## TASK DESCRIPTION
The output should be identical to the entries that follow.

## RECORDS SUPPLIED
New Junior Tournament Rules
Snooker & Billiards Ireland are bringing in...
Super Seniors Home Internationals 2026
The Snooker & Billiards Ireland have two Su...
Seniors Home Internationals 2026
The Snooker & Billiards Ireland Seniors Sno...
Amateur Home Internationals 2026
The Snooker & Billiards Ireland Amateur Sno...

## REPLY TO THE TASK
New Junior Tournament Rules
Snooker & Billiards Ireland are bringing in...
Super Seniors Home Internationals 2026
The Snooker & Billiards Ireland have two Su...
Seniors Home Internationals 2026
The Snooker & Billiards Ireland Seniors Sno...
Amateur Home Internationals 2026
The Snooker & Billiards Ireland Amateur Sno...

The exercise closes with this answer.